March 15, 2016

Beach House played Webster Hall

2015 was a tremendous year for Beach House. The duo released not one, but two magnificent albums and brought their wonderful show to New York for a three night sold out run.

"There's a place I want to take you" sung Victoria Legrand on "Levitation", the band's first song of the night as the Baltimore dream-pop sensations welcomed the crowd to their cosmic utopia. It couldn't be a more fitting lyric to introduce the show. Over the course of six albums, the band has morphed from a duo making chamber-pop into a fully flexing quartet aiming for intergalactic heights. Imagine a setting where Slowdive and Mazzy Star rule the airwaves and you're getting warmer. Through Legrand's husky smoked-out vocals, the band warps time through a twisted haze of interstellar beauty. Lush sonic head spaces expand to another realm, engulfing the audience in one fell swoop. Enchanting choruses of "ohhs" and "ahhs" smother songs through heavy reverb adding new layers of warmth and beauty. "All Your Yeahs" was a particularly thrilling number and "Silver Soul" was utterly spectacular. There was no dull moment.

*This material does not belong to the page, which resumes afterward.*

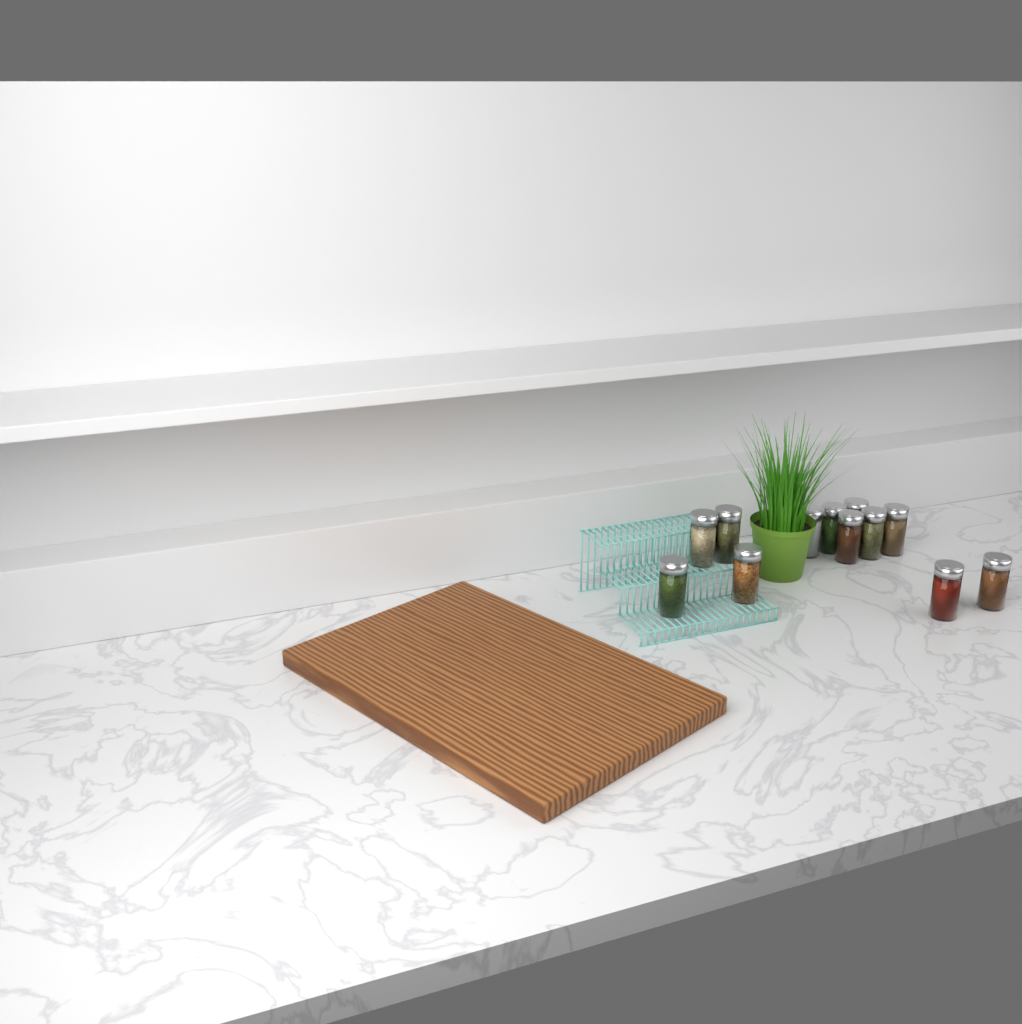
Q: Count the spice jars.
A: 12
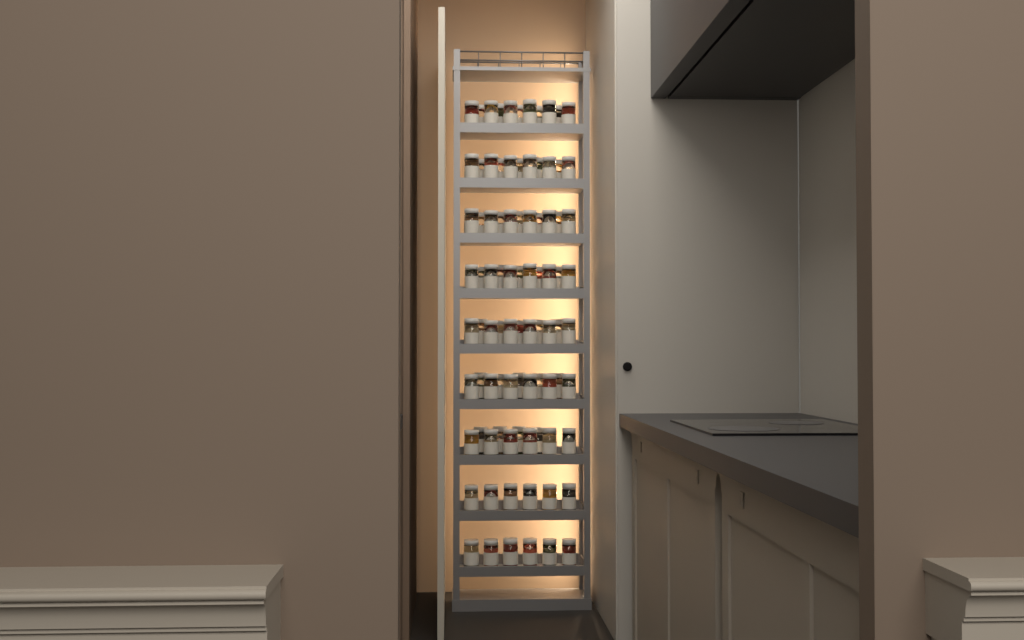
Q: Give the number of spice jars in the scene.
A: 88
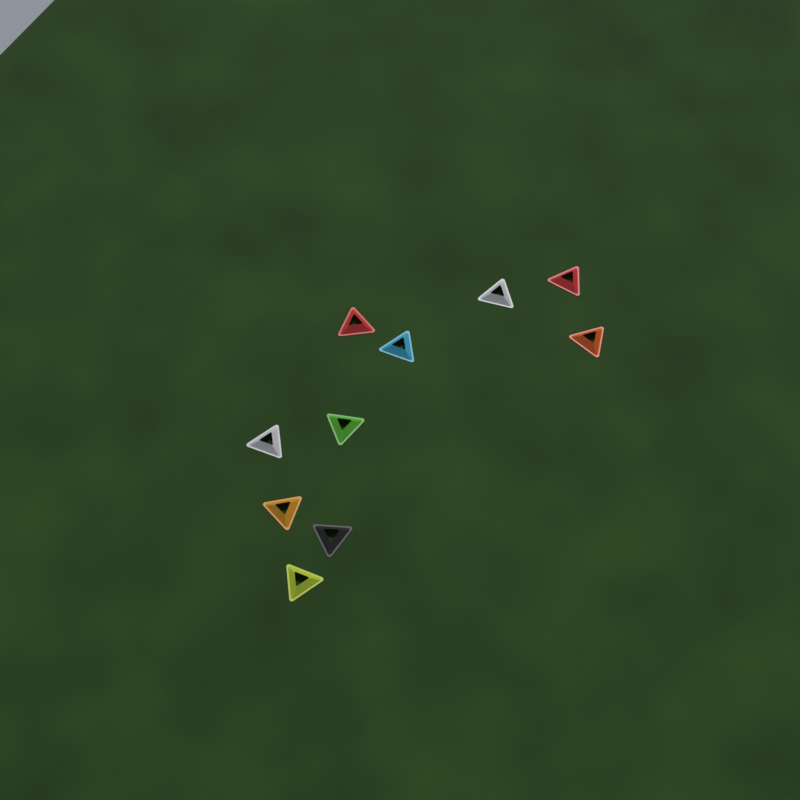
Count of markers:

Whether it was "Other People" off Bloom, a spellbinding "10 Mile Stereo" from the awe-inspiring Teen Dream or the nostalgic crispness of "Master of None", Beach House were a true sensory triumph. Lights dazzled and gradually created more of an atmosphere experience as the night progressed, entwining perfectly with the band's celestial sounds. Shimmering projections of an underwater expanse, astral plains and other contortions swerved over the band creating unique landscapes for each tune. An extra emphatic drum beat propelled the second half of the show and an all out rock assault lead "Wishes" which was full of wondrous hair flips and head bangs. It was clear the band was ready to deliver a masterful show and not once did they stop short. After a sensational and crowd loving "Myth" ended the main set, Legrand and Scally emerged alone for the encore. To start the close out of the evening, the band dove straight into "Saltwater" delivering majestic bliss to their truest fans. "That was the first song we ever wrote" noted Victoria as the hymns of "Sparks," perhaps their biggest single to date capped off the splendid evening. It was a truly immense evening full of brilliant hues and delightful melodies. Watching them grow from simplistic organ fueled bedroom pop into an astounding ethereal shoegaze-y capital B band has been a marvelous journey. It's hard to leave a place this welcoming and joyous.